Work order:
Check every line of the records below for the string "ФРГУ" and copy the ones that have it.

(Entries taken from a collection)
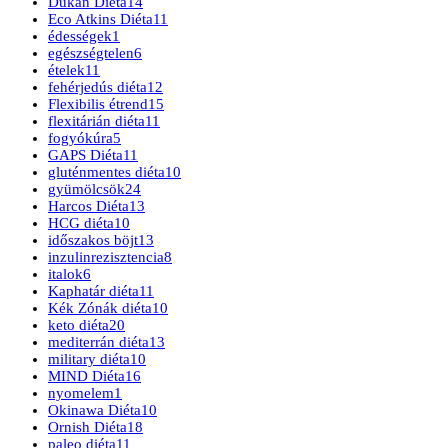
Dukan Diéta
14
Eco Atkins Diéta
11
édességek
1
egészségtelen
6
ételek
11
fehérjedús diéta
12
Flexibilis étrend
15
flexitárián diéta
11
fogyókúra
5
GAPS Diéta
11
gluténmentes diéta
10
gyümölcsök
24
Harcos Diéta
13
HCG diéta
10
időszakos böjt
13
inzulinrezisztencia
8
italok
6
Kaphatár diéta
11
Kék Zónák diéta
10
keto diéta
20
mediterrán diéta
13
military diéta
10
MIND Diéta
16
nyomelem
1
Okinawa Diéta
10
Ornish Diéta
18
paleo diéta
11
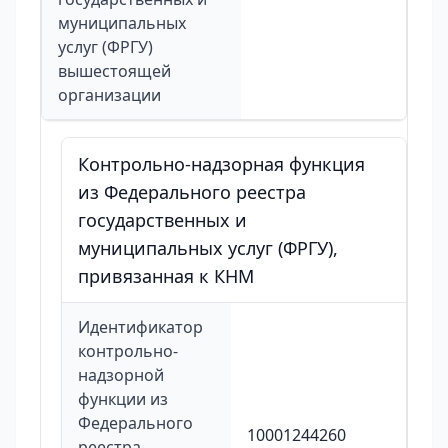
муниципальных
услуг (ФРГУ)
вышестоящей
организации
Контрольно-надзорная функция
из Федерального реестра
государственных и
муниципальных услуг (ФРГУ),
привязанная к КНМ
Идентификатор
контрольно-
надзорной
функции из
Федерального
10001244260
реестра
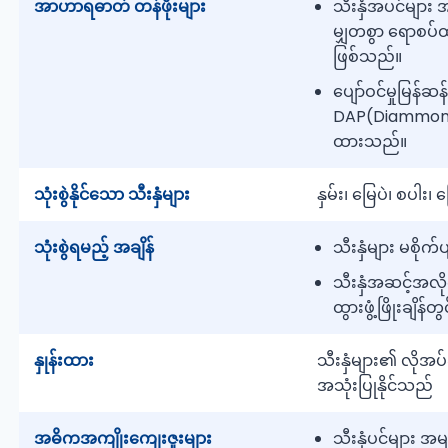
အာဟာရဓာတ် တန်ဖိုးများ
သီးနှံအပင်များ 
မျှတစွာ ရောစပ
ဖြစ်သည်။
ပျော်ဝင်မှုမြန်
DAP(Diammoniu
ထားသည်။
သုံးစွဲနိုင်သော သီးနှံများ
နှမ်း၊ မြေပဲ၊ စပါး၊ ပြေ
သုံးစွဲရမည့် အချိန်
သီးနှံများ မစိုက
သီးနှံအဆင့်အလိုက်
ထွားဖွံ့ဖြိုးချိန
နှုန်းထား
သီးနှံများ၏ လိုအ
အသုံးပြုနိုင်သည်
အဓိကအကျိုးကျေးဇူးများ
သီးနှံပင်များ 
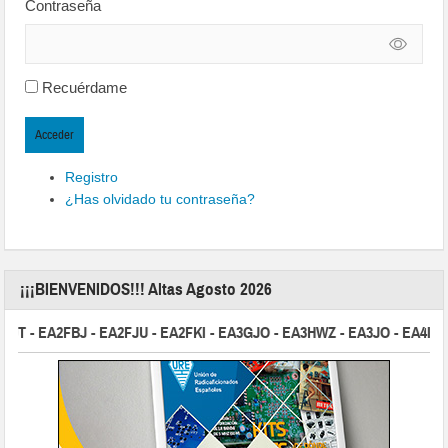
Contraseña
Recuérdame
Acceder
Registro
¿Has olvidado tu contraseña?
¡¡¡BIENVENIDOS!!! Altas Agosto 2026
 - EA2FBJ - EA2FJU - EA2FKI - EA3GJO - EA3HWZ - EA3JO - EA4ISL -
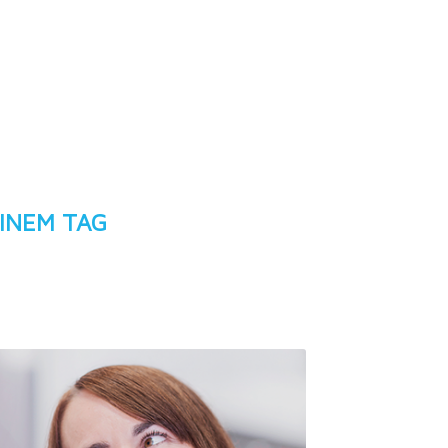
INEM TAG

* * *

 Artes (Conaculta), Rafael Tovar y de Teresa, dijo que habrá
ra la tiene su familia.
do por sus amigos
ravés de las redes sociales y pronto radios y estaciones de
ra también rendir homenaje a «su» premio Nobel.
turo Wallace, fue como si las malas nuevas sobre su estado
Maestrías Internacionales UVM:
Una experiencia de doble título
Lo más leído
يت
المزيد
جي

--

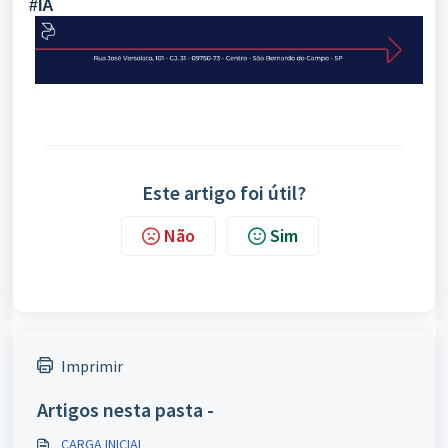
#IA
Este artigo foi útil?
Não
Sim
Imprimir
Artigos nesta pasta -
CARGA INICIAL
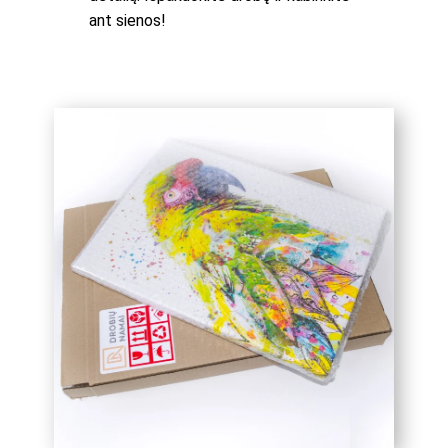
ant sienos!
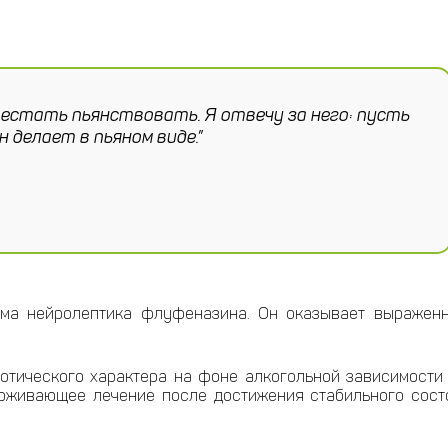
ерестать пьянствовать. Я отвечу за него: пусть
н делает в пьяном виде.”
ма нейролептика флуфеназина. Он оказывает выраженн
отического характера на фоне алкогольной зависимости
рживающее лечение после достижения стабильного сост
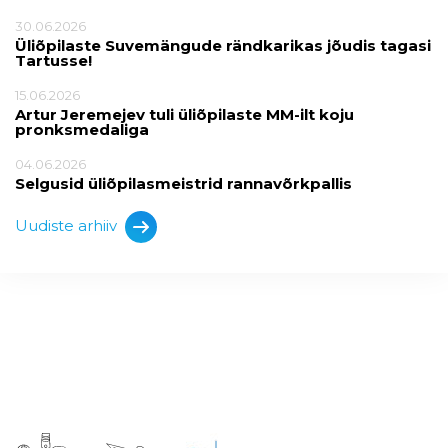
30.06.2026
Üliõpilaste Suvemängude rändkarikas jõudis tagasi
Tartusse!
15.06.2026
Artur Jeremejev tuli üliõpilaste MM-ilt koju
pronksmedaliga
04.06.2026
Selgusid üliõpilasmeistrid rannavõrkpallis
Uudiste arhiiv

Response for this exercise:
услуг (ФРГУ)
муниципальных услуг (ФРГУ),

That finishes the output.